WHAT IS BEING ASKED
Look through the lines below, find those with the word "size", and copy them.

EXTRACTED INFORMATION section start

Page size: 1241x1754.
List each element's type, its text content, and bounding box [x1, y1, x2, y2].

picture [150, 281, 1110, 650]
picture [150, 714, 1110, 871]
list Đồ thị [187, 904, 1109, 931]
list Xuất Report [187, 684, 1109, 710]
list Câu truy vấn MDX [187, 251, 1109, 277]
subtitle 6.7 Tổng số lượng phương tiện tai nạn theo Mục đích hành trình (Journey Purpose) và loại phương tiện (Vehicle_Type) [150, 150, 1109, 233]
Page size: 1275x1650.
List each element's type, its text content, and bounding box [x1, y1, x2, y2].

EXTRACTED INFORMATION section end
EXTRACTED INFORMATION section start

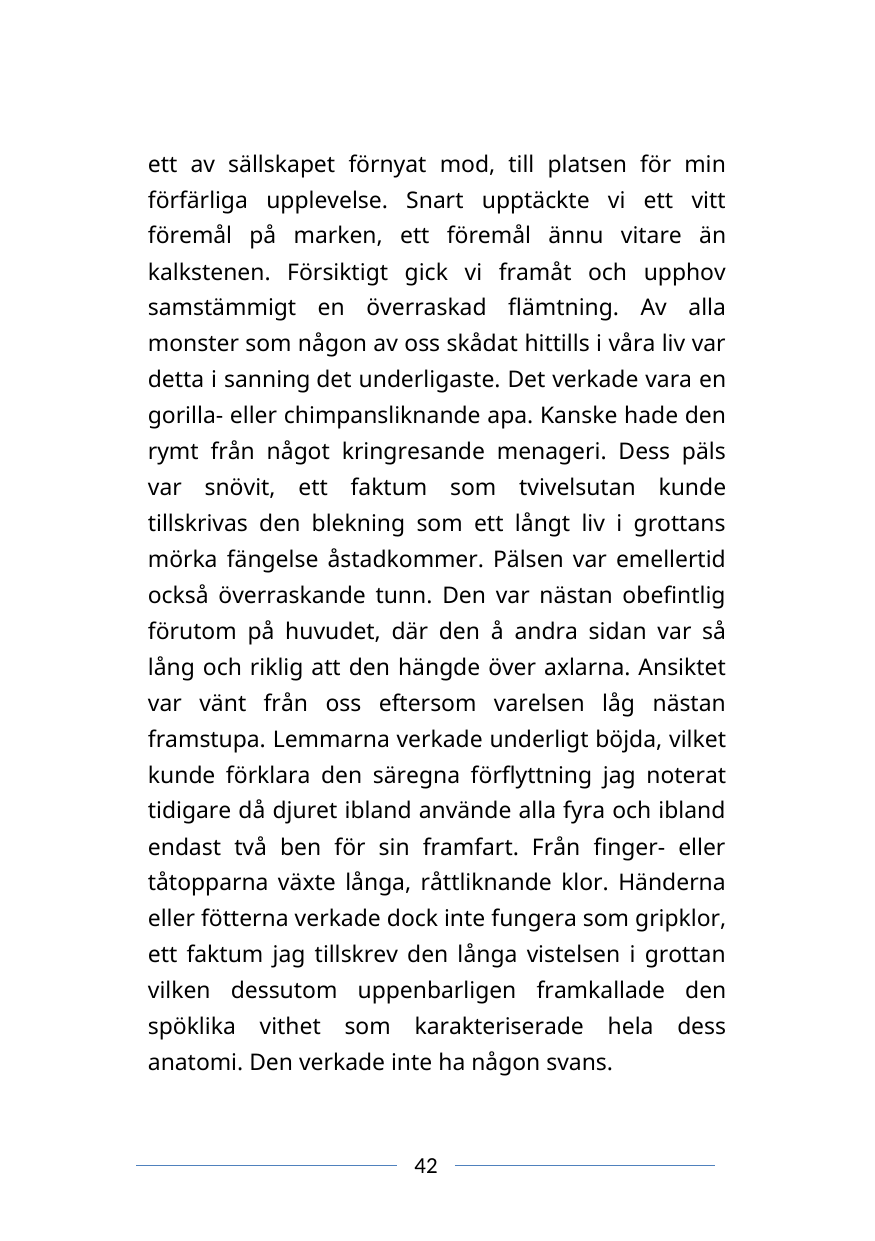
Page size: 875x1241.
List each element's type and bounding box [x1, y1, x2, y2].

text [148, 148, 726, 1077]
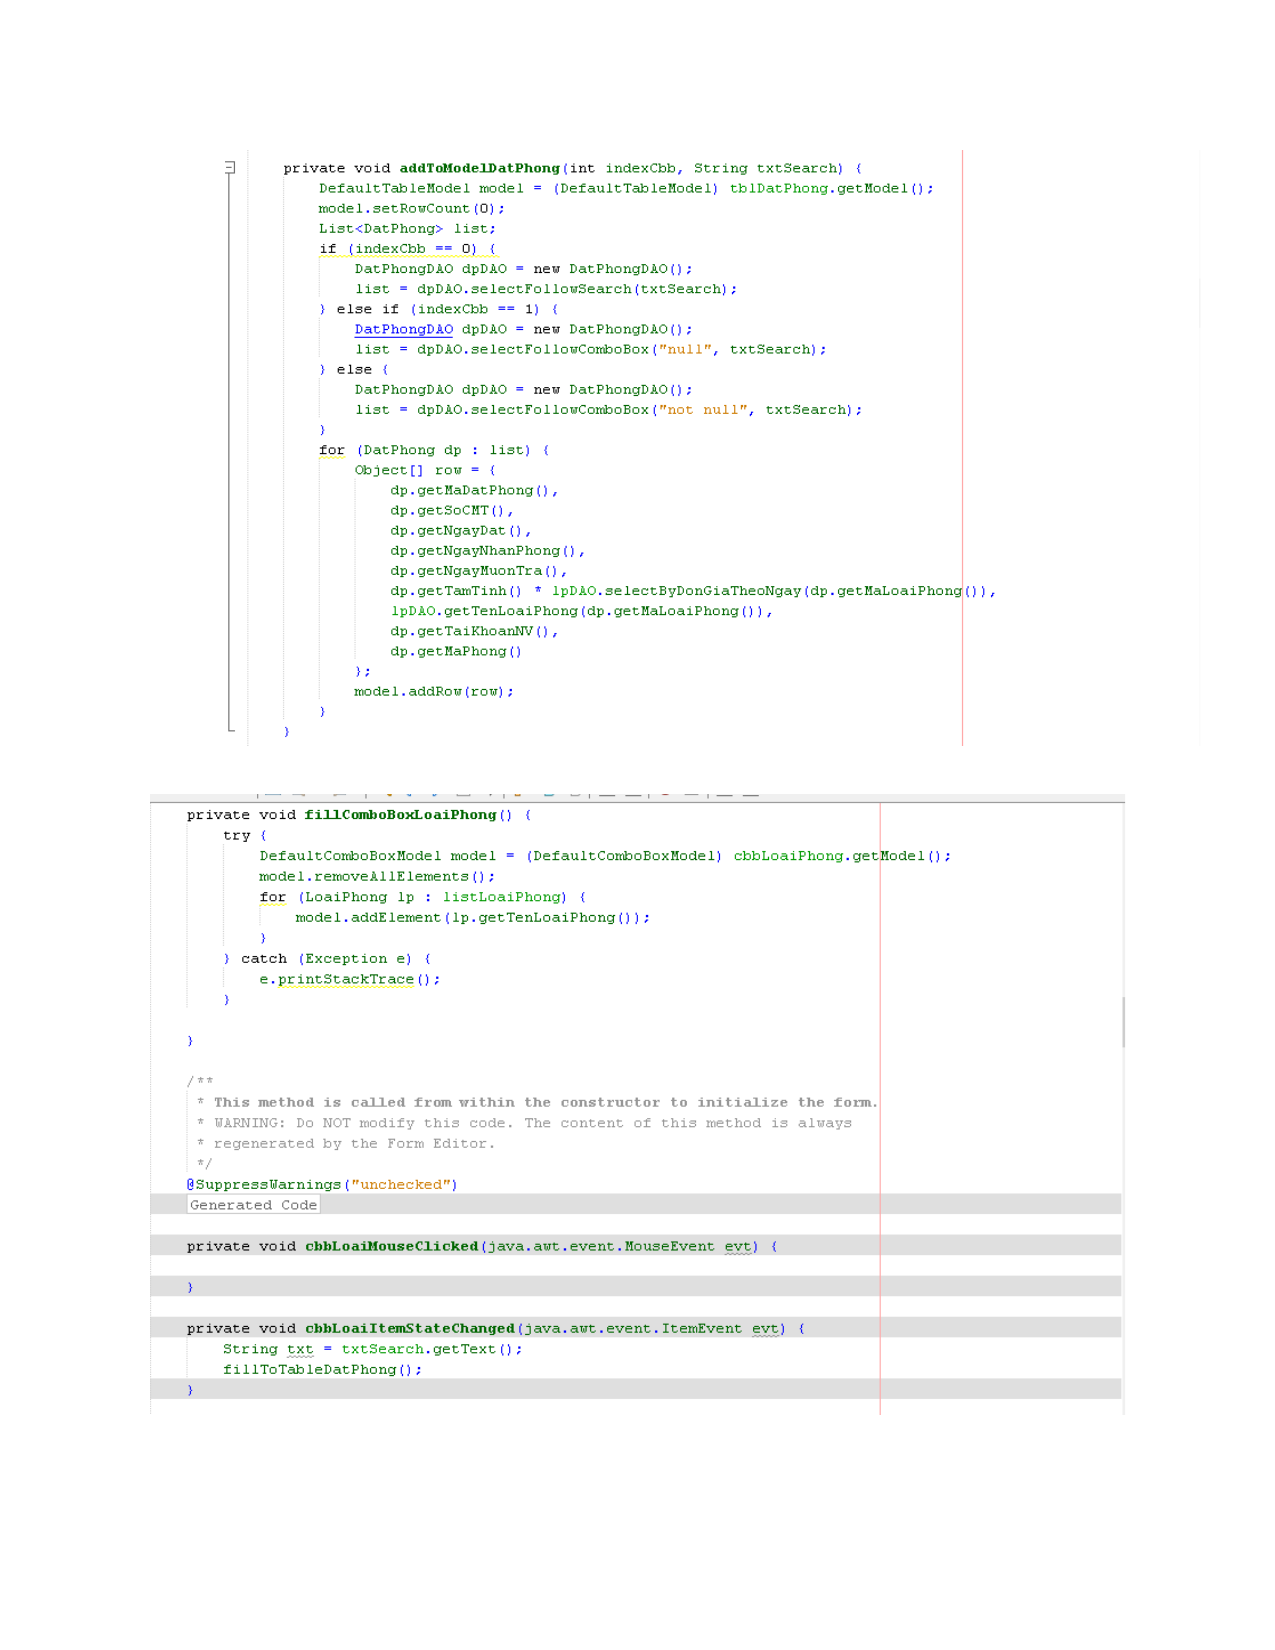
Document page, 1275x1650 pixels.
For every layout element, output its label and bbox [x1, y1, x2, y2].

EXTRACTED INFORMATION section end

EXERCISE SOLUTION
Page size: 1241x1754.
Page size: 1275x1650.
Page size: 875x1241.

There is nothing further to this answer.